3. 系统IO很高，想知道是哪个进程、在对哪个文件进行频繁的写操作。

# 统计所有vfs_write的调用次数，按进程名和文件名聚合
bpftrace -e 'tracepoint:syscalls:sys_enter_write { @counts[comm, str(args->filename)] = count(); }'
 
#ERR!! 发现报错了
bpftrace -e 'tracepoint:syscalls:sys_enter_write { @counts[comm, str(args->filename)] = count(); }'
stdin:1:53-71: ERROR: Struct/union of type 'struct _tracepoint_syscalls_sys_enter_write' does not contain a field named 'filename'
tracepoint:syscalls:sys_enter_write { @counts[comm, str(args->filename)] = count(); }

上面是AI帮忙写的命令, 发现了错误. 大致意思是没有filename这个参数针对命令错误的问题, 我们可以考虑采用前面的方法查询下sys_enter_write的接口

root@song-com:/usr/share# bpftrace -lv 'tracepoint:syscalls:sys_enter_write'
tracepoint:syscalls:sys_enter_write
    int __syscall_nr;
    unsigned int fd;
    const char * buf;
    size_t count;

可以看到只支持fd, 所以需要修改命令, 下面的命令就可以得到写入的进程以及写入的数据量了

bpftrace -e 'tracepoint:syscalls:sys_enter_write {     @write_counts[comm] = count();     @write_bytes[comm] = sum(args->count); }'
 
#结果
 
@write_bytes[sudo]: 1
@write_bytes[avahi-daemon]: 4
@write_bytes[rtkit-daemon]: 8
@write_bytes[which]: 16
@write_bytes[Lingma]: 22
@write_bytes[containerd]: 24
@write_bytes[gmain]: 24
@write_bytes[dockerd]: 32
@write_bytes[cpuUsage.sh]: 52
@write_bytes[tokio-runtime-w]: 92
@write_bytes[sed]: 265
@write_bytes[libuv-worker]: 496
@write_bytes[sshd]: 1081
@write_bytes[cat]: 5241
@write_bytes[node]: 79063
@write_bytes[ps]: 210624
@write_bytes[grep]: 237563
@write_bytes[ls]: 581682
@write_bytes[opensnoop-bpfcc]: 62005212
 
@write_counts[sudo]: 1
@write_counts[rtkit-daemon]: 1
@write_counts[which]: 2
@write_counts[gmain]: 3
@write_counts[containerd]: 3
@write_counts[dockerd]: 4
@write_counts[avahi-daemon]: 4
@write_counts[sed]: 5
@write_counts[tokio-runtime-w]: 9
@write_counts[Lingma]: 22
@write_counts[cat]: 23
@write_counts[sshd]: 24
@write_counts[cpuUsage.sh]: 26
@write_counts[ps]: 55
@write_counts[libuv-worker]: 62
@write_counts[grep]: 64
@write_counts[ls]: 176
@write_counts[node]: 9833
@write_counts[opensnoop-bpfcc]: 32244

4. 观察中断为什么不触发?

比如我写了一个驱动, 其中有中断处理函数my_irq_handler, 但是我想确认下为什么中断为什么没触发, 可以使用

# 打印my_irq_handler 中断处理函数的堆栈信息
bpftrace -e 'kprobe:my_irq_handler { printf("IRQ handler called!\\n"); kstack(); }'

5. 内存泄露问题排查

如何用bcc来定位内存泄露问题?

环境基于ubuntu20的版本下, 原本希望通过bcc工具集中的memleak进行排查, 但是发现无法下载到bcc, 但是有bcc的改进版本bpfcc

# 安装命令
sudo apt install -y bpfcc-tools linux-headers-$(uname -r)
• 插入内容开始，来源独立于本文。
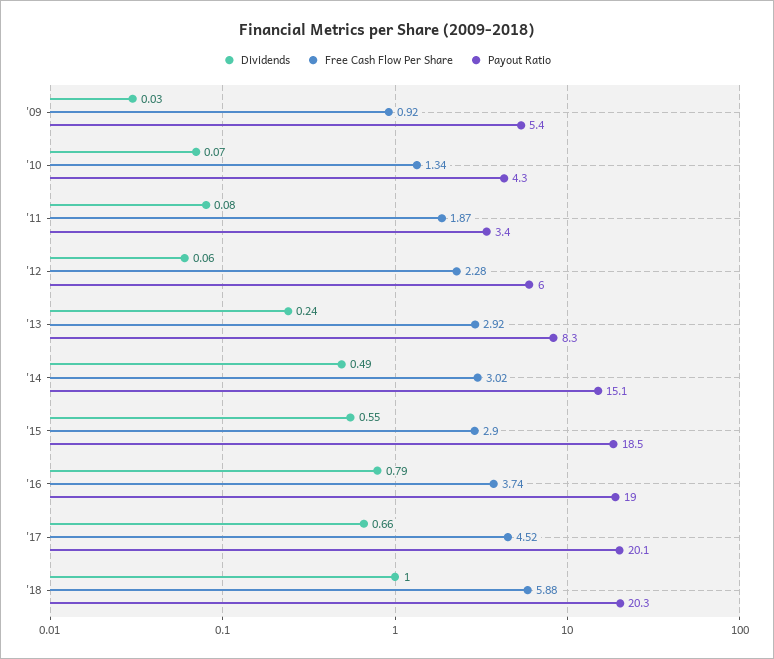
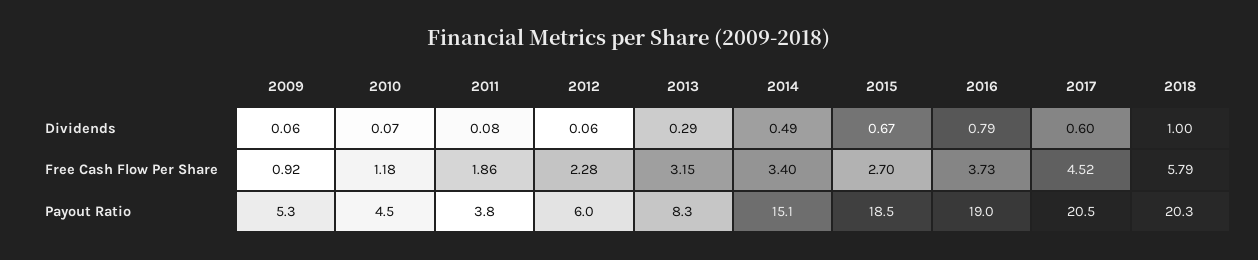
  {
    "Dividends": {
-     "'09": 0.03,
+     "'09": 0.06,
      "'10": 0.07,
      "'11": 0.08,
      "'12": 0.06,
-     "'13": 0.24,
+     "'13": 0.29,
      "'14": 0.49,
-     "'15": 0.55,
+     "'15": 0.67,
      "'16": 0.79,
-     "'17": 0.66,
+     "'17": 0.6,
      "'18": 1
    },
    "Free Cash Flow Per Share": {
      "'09": 0.92,
-     "'10": 1.34,
+     "'10": 1.18,
-     "'11": 1.87,
+     "'11": 1.86,
      "'12": 2.28,
-     "'13": 2.92,
+     "'13": 3.15,
-     "'14": 3.02,
+     "'14": 3.4,
-     "'15": 2.9,
+     "'15": 2.7,
-     "'16": 3.74,
+     "'16": 3.73,
      "'17": 4.52,
-     "'18": 5.88
+     "'18": 5.79
    },
    "Payout Ratio": {
-     "'09": 5.4,
+     "'09": 5.3,
-     "'10": 4.3,
+     "'10": 4.5,
-     "'11": 3.4,
+     "'11": 3.8,
      "'12": 6,
      "'13": 8.3,
      "'14": 15.1,
      "'15": 18.5,
      "'16": 19,
-     "'17": 20.1,
+     "'17": 20.5,
      "'18": 20.3
    }
  }

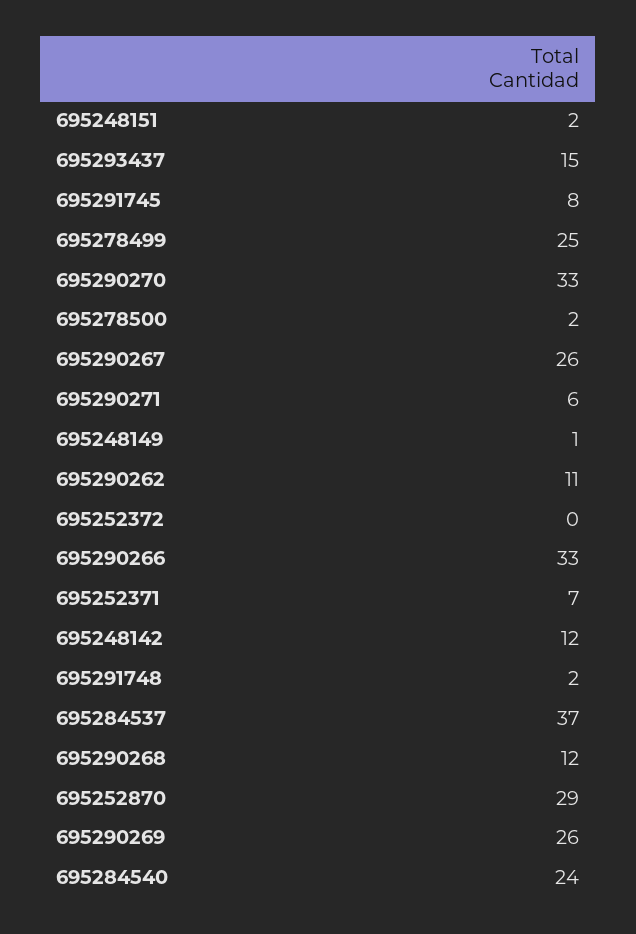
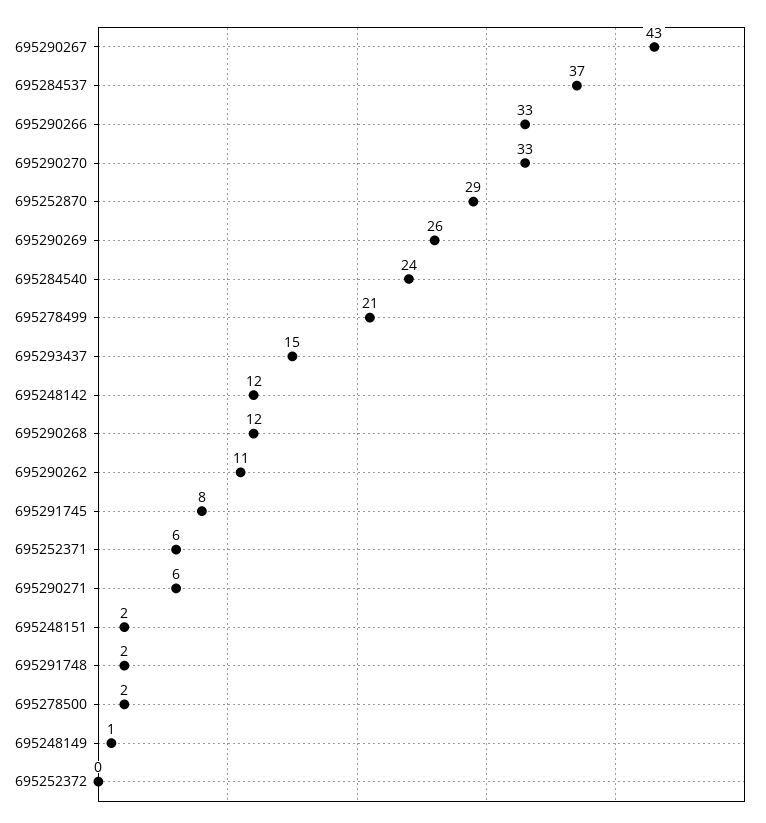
  {
    "695248151": 2,
    "695293437": 15,
    "695291745": 8,
-   "695278499": 25,
+   "695278499": 21,
    "695290270": 33,
    "695278500": 2,
-   "695290267": 26,
+   "695290267": 43,
    "695290271": 6,
    "695248149": 1,
    "695290262": 11,
    "695252372": 0,
    "695290266": 33,
-   "695252371": 7,
+   "695252371": 6,
    "695248142": 12,
    "695291748": 2,
    "695284537": 37,
    "695290268": 12,
    "695252870": 29,
    "695290269": 26,
    "695284540": 24
  }

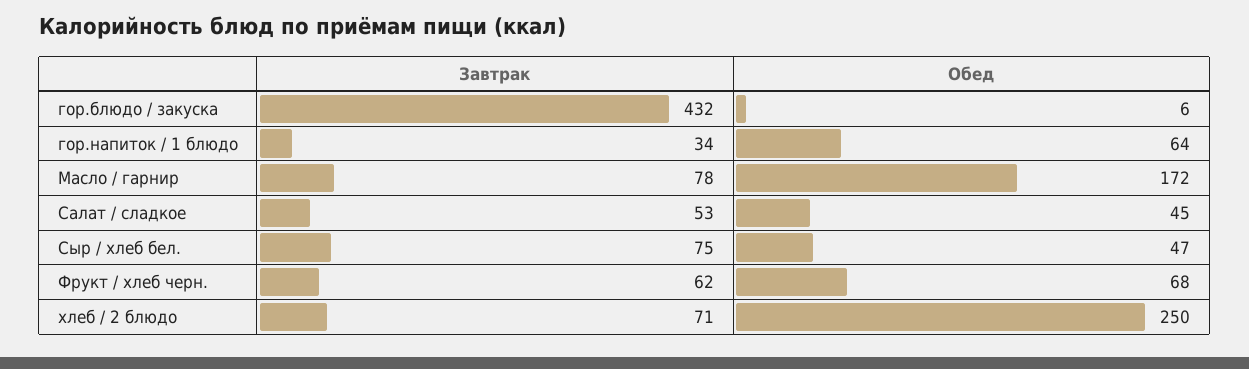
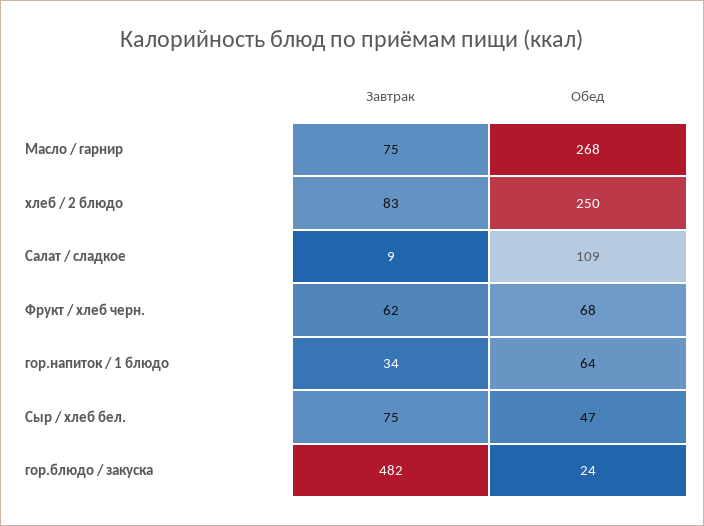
  {
    "Завтрак": {
-     "гор.блюдо / закуска": 432,
+     "гор.блюдо / закуска": 482,
      "гор.напиток / 1 блюдо": 34,
-     "Масло / гарнир": 78,
+     "Масло / гарнир": 75,
-     "Салат / сладкое": 53,
+     "Салат / сладкое": 9,
      "Сыр / хлеб бел.": 75,
      "Фрукт / хлеб черн.": 62,
-     "хлеб / 2 блюдо": 71
+     "хлеб / 2 блюдо": 83
    },
    "Обед": {
-     "гор.блюдо / закуска": 6,
+     "гор.блюдо / закуска": 24,
      "гор.напиток / 1 блюдо": 64,
-     "Масло / гарнир": 172,
+     "Масло / гарнир": 268,
-     "Салат / сладкое": 45,
+     "Салат / сладкое": 109,
      "Сыр / хлеб бел.": 47,
      "Фрукт / хлеб черн.": 68,
      "хлеб / 2 блюдо": 250
    }
  }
安装后, 就会在/usr/sbin/目录下有许多的工具可以使用

可以使用memleak-bpfcc 工具来进行内存泄露的检测

例子

// 测试程序

#include <stdio.h>
#include <stdlib.h>
#include <unistd.h>
 
int main() {
    printf("开始内存泄漏测试程序...\n");
    printf("进程 PID: %d\n", getpid());
 
    sleep(20);
    
    // 故意制造内存泄漏
    for (int i = 0; i < 10; i++) {
        // 分配内存但不释放
        char *leaked_memory = malloc(1024);
        if (leaked_memory) {
            sprintf(leaked_memory, "泄漏的内存块 %d", i);
            printf("分配了 1024 字节内存块 %d\n", i);
        }
        sleep(2);  // 等待2秒
    }
    
    while (1) {
        printf("测试程序即将结束，留下了泄漏的内存...\n");
        sleep(5);
    }
  
    // sleep(10);  // 保持进程运行一段时间供memleak检测
    return 0;
}

memleak-bpfcc 程序使用

^Croot@song-com:/home/song/src/learning/bcc# memleak-bpfcc -p 620030
Attaching to pid 620030, Ctrl+C to quit.
[16:41:18] Top 10 stacks with outstanding allocations:
[16:41:23] Top 10 stacks with outstanding allocations:
[16:41:28] Top 10 stacks with outstanding allocations:
        3072 bytes in 3 allocations from stack
                main+0x4d [test_memleak]
                __libc_start_main+0xf3 [libc-2.31.so]
[16:41:33] Top 10 stacks with outstanding allocations:
        5120 bytes in 5 allocations from stack
                main+0x4d [test_memleak]
                __libc_start_main+0xf3 [libc-2.31.so]
[16:41:38] Top 10 stacks with outstanding allocations:
        8192 bytes in 8 allocations from stack
                main+0x4d [test_memleak]
                __libc_start_main+0xf3 [libc-2.31.so]
[16:41:43] Top 10 stacks with outstanding allocations:
        10240 bytes in 10 allocations from stack
                main+0x4d [test_memleak]
                __libc_start_main+0xf3 [libc-2.31.so]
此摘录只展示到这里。